L’adulatore è uno che quando accompagna il tipo dal quale trarre vantaggi egoisticamente gli dice:

«Ci pensi, vedi come tutti pendono dal tuo volto? E questo non succede a nessun altro cittadino tranne che a te […] Ieri fu giorno di gloria per te sotto il portico -  perché trovandosi colà sedute trenta persone ed essendo caduto il discorso su chi fosse il migliore, tutti, cominciando da lui,  avevano finito con lui.

E, mentre gli dice altre cose del genere, gli spolvera via dall’abito un filo e se per caso il vento gli ha portato tra i peli del capo una pagliuzza gliela leva; e ridendoci su dice - Vedi ? Perché non ti incontro da tre giorni hai già la barba, eppure per la tua età nessuno ha i peli più neri.-

E se quello sta dicendo qualcosa, invita gli altri a stare zitti, e lo loda  quando quello sente e ogni volta che quello sosta applaude con un ‘Bene’ e  se quello dice una battuta ci ride su e si ficca il mantello in bocca, come se non ne potesse più dal ridere.

E invita la gente che incontra a fermarsi, finché non sia passato lui.
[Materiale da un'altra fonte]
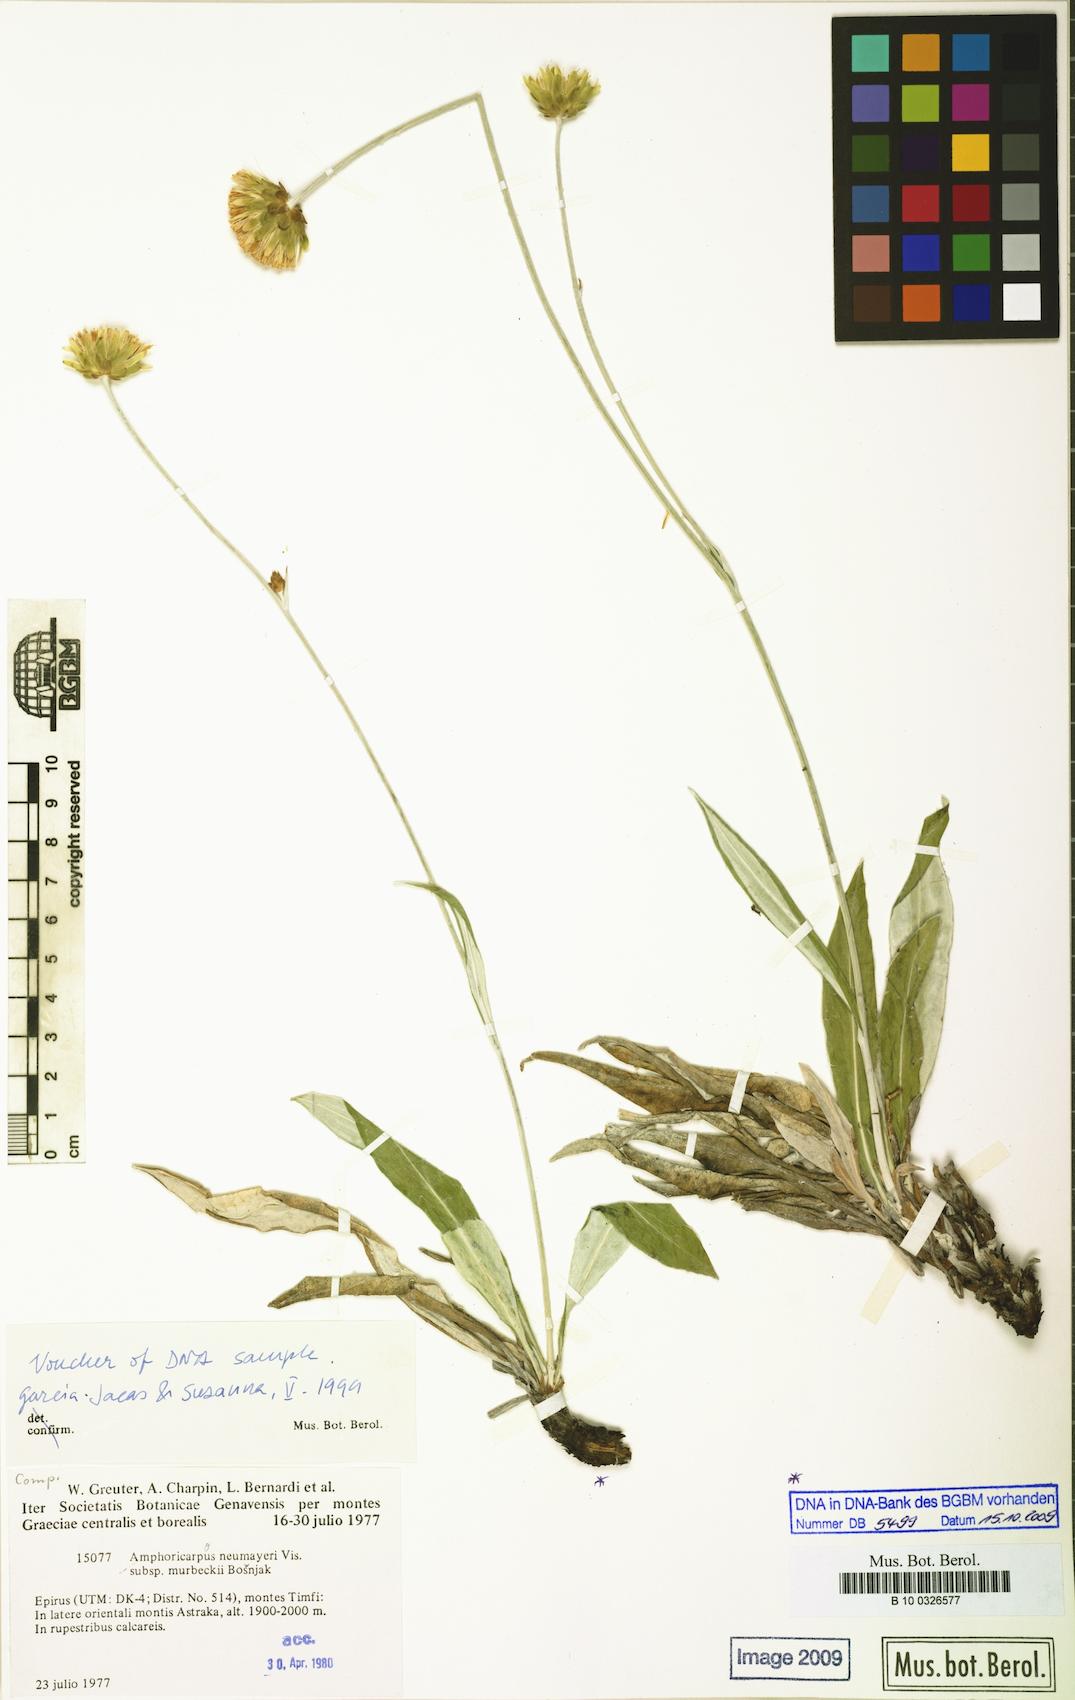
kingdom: Plantae
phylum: Tracheophyta
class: Magnoliopsida
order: Ericales
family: Lecythidaceae
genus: Cariniana
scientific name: Cariniana
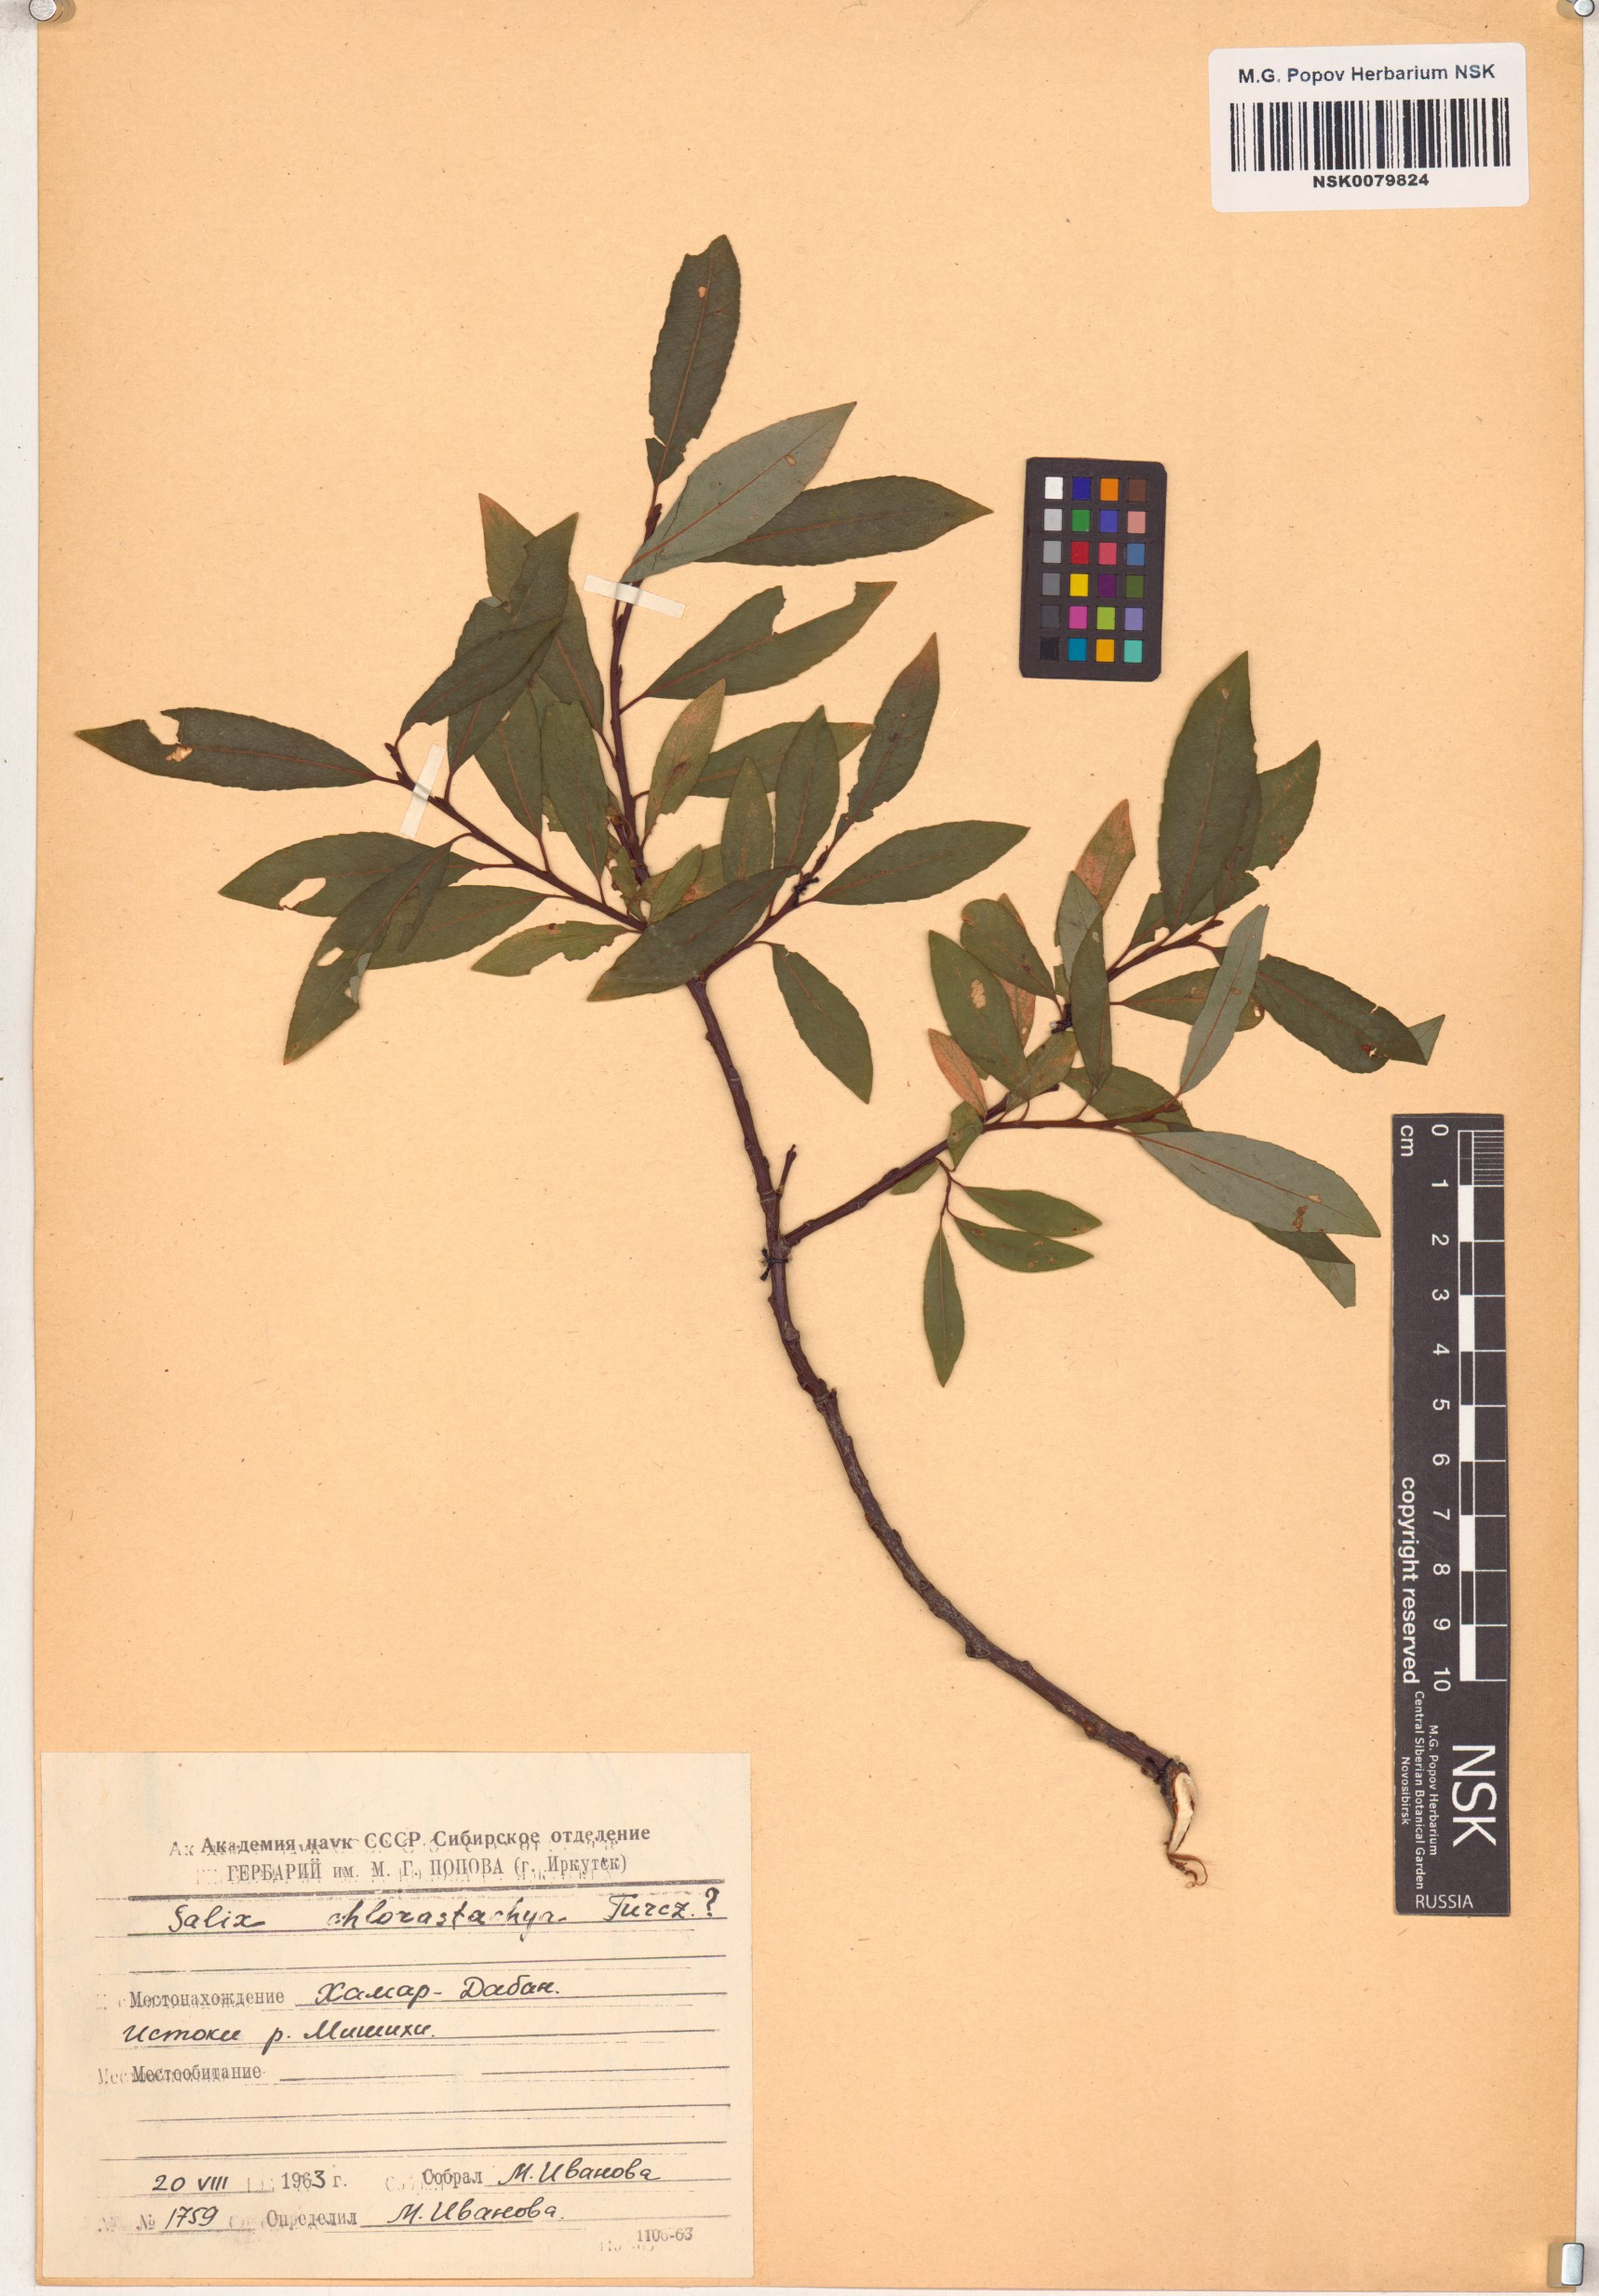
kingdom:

E compra doni per i figli, li porta alla sua casa  e li dà in sua presenza e  baciandoli esclama: - Uccellini di un babbo raro.-

E se lo accompagna a comprare le scarpe, dice che il suo piede ha la forma più regolare della calzatura.

E quando quello va a fare visita a un amico, gli corre innanzi per dire: - Si è incamminato verso casa tua -  e, tornato indietro, gli dice  - Ho annunziato. -

È naturalmente capace di correre senza prendere fiato a far commissioni fino al mercato delle donne (che suonavano e facevano altro ai banchetti degli uomini), andata e ritorno.

E primo dei convitati loda il vino e persistendo nella lode dice al padrone - Che cucina fine è la tua -  e, sollevato dalla tavola qualcosa, esclama  - Questo sì che è buono - e gli chiede se per caso ha freddo e se si vuol coprire e se gli deve mettere addosso qualcosa, e intanto queste parole si china a mormorargliele all’orecchio; e mentre conversa con gli altri, pende dal suo volto.

E in teatro leva di mano al servitore i cuscini per accomodargliele egli stesso.

E dice che la casa è disposta bene, il giardino con gli alberi piantati bene.»

Insomma una maschera umana disgustosa e amaramente ridicola insieme nei confronti dei valori di vera umanità, in termini di serietà e di dignità.

 

 

1. G. Perrotta, (Termoli, 1900-Roma,1962, docente di letteratura greca all’Università La Sapienza di Roma); Disegno storico della letteratura greca, Ed.Principato, Milano, 1960,  pp.339-340.